You can solve this problem by using multihomed NIDS devices and connecting
the non-listening interface to a dedicated monitoring network. The dedicated
monitoring network connects only the NIDS devices, the reporting database servers,
and the monitoring workstations. In the event that the NIDS devices are
attacked, an alert can arrive from the monitoring network interface so that you
can respond in a timely fashion.

Trusting IDS analysis to non-expert analysts

This one might seem like just a matter of common sense, but it’s a situation
we see all too frequently. In this scenario, a company has already spent quite
a bit of money for NIDS, HIDS or both, and they expect the current staff to be
able to implement, manage, and interpret the IDS alerts and comes up with the
appropriate responses to these alerts. Often, this belief is based on what the
IDS vendor told them in pushing the “turn key” nature of his product.

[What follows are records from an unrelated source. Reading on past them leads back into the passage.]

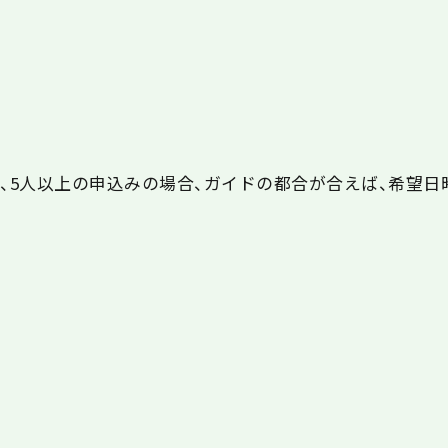
し、5人以上の申込みの場合、ガイドの都合が合えば、希望日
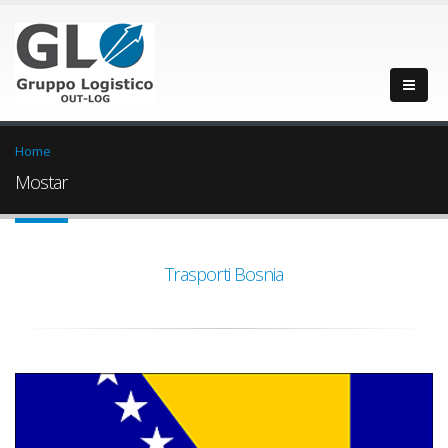
Home
Mostar
Trasporti Bosnia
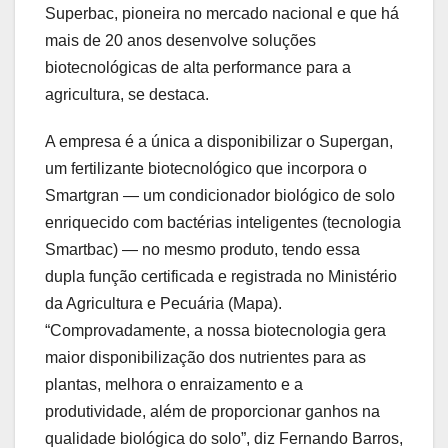
Superbac, pioneira no mercado nacional e que há
mais de 20 anos desenvolve soluções
biotecnológicas de alta performance para a
agricultura, se destaca.
A empresa é a única a disponibilizar o Supergan,
um fertilizante biotecnológico que incorpora o
Smartgran — um condicionador biológico de solo
enriquecido com bactérias inteligentes (tecnologia
Smartbac) — no mesmo produto, tendo essa
dupla função certificada e registrada no Ministério
da Agricultura e Pecuária (Mapa).
“Comprovadamente, a nossa biotecnologia gera
maior disponibilização dos nutrientes para as
plantas, melhora o enraizamento e a
produtividade, além de proporcionar ganhos na
qualidade biológica do solo”, diz Fernando Barros,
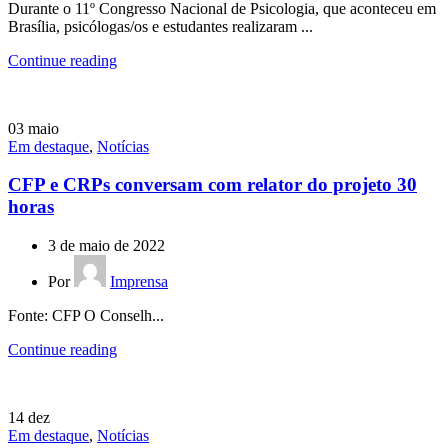
Durante o 11º Congresso Nacional de Psicologia, que aconteceu em
Brasília, psicólogas/os e estudantes realizaram ...
Continue reading
03
maio
Em destaque
,
Notícias
CFP e CRPs conversam com relator do projeto 30
horas
3 de maio de 2022
Por
Imprensa
Fonte: CFP O Conselh...
Continue reading
14
dez
Em destaque
,
Notícias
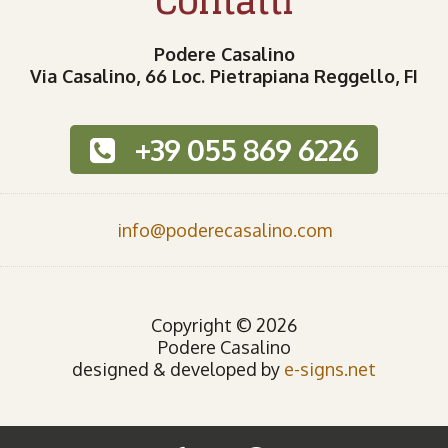
Contatti
Podere Casalino
Via Casalino, 66 Loc. Pietrapiana Reggello, FI
+39 055 869 6226
info@poderecasalino.com
Copyright © 2026
Podere Casalino
designed & developed by
e-signs.net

While the IDS device can do the “heavy lifting” in terms of
listening for network traffic, analyzing host log files, and matching the
findings against rules configured on the IDS device, an experienced intrusion
detection specialist is required to give meaning to many of the events reported
by the IDS.

That’s because once the potential threat is detected, an intelligent
operator must be able to review the alerts for their validity. Many times
legitimate communications are interpreted by the IDS as attacks, and if the IDS
operators blindly accept these as actual attacks, they could end up denying
service to innocent hosts on both internal and external networks.

The IDS analyst must be expert in TCP/IP networking, analysis of networking
logs and packet traces, and also extremely well informed about the network
services and applications running on the HIDS enabled devices. This level of
knowledge is required to correctly interpret the IDS alerts to confirm their
validity and then execute the correct intrusion response.